Powdery mildew occurrences are a recurring problem in many sugar beet production areas in Europe and the USA. Infection can cause a reduction in sugar yields by 30 to 35%. Symptoms of the disease are initially small, circular, white hyphal mats on leaves which eventually can result in infection of the whole leaf. The disease is caused by the obligate fungus Erysiphe betae which is particularly suited to the conditions of the Pacific Northwest USA, meaning the disease can progress very rapidly in Idaho. Therefore, growers typically treat either at the first signs of the disease or based on its historical appearance in previous years. Either approach is treating based on past disease events does not account for year to year variation.
Knowledge of when the spores of these pathogens are present can therefore allow for earlier intervention thereby reducing losses and avoiding unnecessary treatments. Recent advances in air sampling for spores and qPCR have enabled detection of spores in the air prior to disease development. This project was therefore developing a qPCR assay for use with detection in plant material and spore samples taken with a Burkard MVI sampler. This would be particularly useful for Idaho where it is thought that the fungus is introduced annually as airborne conidia blown from further west where the pathogen overwinters on autumn planted crops or volunteers.
My initial work focused on developing a DNA extraction method for spore samples that was simple to use, rapid and could cope with a variety of PCR inhibitors potentially present in spore samplers such as dust and pollen. Comparing a range of DNA extraction buffers, we determined that CTAB based buffer with the addition of PVP was most suitable, and we used this in conjunction with a KingFisher ML platform for purification. I also optimised the KingFisher process ensuring it recovered the maximum amount of DNA through a process of trial and error.
Annika (centre), James (left) and research assistant Miranda Harrington (right) about to go to the field with a spore sampler
Next, we designed and optimised the qPCR assay. We collected samples of powdery mildew species from other crops such as mint, hops and vines, as well as various samples from ornamental species to test the assay for specificity. However, despite the primer sequences appearing unique to Erysiphe betae, we did notice a significant amount of cross reaction with other powdery mildew species. To obtain specificity, we had to run the PCR assay at a much higher annealing temperature than normal to obtain specificity. Fortunately, this did not appear to have a significant effect on assay sensitivity, and we were able to detect Erysiphe betae in both air samples prior to seeing disease in the field and in asymptomatic sugar beet leaves.
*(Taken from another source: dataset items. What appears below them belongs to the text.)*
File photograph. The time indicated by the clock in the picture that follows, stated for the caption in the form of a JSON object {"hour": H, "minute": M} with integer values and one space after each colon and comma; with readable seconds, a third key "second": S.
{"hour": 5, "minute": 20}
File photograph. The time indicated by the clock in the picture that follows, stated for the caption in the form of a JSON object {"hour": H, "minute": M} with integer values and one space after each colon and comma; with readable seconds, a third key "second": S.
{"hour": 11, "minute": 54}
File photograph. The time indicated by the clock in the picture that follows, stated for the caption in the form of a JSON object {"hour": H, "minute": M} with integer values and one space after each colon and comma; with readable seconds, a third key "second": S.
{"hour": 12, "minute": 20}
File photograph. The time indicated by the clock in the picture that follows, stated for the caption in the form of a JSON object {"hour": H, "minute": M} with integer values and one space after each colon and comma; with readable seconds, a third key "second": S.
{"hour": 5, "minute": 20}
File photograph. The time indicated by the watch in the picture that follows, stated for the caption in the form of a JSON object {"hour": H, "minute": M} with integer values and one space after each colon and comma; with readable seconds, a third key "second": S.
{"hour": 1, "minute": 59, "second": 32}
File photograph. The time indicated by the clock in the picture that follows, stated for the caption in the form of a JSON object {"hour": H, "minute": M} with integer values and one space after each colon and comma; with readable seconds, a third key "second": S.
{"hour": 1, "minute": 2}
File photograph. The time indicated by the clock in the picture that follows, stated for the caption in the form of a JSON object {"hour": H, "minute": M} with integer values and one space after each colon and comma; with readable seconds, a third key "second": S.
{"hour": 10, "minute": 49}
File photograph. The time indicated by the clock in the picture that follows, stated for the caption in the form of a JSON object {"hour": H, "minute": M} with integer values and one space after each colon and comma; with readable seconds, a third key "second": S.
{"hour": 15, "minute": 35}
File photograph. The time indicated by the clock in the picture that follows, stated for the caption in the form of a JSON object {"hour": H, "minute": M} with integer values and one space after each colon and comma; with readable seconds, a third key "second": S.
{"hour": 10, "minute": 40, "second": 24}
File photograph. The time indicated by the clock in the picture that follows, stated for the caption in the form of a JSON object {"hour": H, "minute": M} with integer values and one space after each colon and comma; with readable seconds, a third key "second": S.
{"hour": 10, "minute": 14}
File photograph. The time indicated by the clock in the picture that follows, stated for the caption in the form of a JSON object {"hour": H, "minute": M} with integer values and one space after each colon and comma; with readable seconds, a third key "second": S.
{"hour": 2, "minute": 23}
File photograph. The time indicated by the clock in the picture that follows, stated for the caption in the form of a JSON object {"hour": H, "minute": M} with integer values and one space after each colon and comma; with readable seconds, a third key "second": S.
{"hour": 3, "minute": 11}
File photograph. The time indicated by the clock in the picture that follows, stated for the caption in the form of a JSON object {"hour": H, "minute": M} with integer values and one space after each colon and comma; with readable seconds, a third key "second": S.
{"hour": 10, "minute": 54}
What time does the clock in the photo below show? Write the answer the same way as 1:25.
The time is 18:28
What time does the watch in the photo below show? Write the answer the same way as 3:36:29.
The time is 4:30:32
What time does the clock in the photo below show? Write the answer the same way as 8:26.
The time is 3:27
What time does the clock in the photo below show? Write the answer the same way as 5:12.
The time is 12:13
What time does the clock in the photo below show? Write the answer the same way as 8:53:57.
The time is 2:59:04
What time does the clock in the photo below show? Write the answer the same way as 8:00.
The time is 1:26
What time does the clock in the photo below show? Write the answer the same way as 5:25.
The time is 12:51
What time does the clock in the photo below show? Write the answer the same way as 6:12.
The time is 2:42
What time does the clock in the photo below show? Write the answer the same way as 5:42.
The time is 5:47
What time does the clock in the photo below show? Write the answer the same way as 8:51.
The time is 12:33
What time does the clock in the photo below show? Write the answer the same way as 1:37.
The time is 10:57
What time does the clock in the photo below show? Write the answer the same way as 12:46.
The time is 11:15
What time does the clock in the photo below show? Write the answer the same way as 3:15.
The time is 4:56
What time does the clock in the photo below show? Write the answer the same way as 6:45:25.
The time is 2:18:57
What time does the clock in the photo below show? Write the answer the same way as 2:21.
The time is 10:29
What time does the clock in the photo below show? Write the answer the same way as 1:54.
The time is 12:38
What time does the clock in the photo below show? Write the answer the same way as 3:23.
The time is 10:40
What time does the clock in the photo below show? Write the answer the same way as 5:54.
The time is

Interestingly, at one site where we had a spore sampler adjacent to untreated sugar beet plots, we noticed a definite spike in Erysiphe betae DNA levels a week before powdery mildew was observed in the area and about three weeks before we observed symptoms in the plots adjacent to the spore sampler. Through testing plant material, we detected the fungus in asymptomatic leaves approximately a week before symptoms were visible. This indicates that using spore traps in conjunction with qPCR has the potential to provide an early warning to growers. I would like to thank my colleagues in the lab, Miranda Harrington, Shelia Keith and my supervisor James Woodhall, for their help with the project.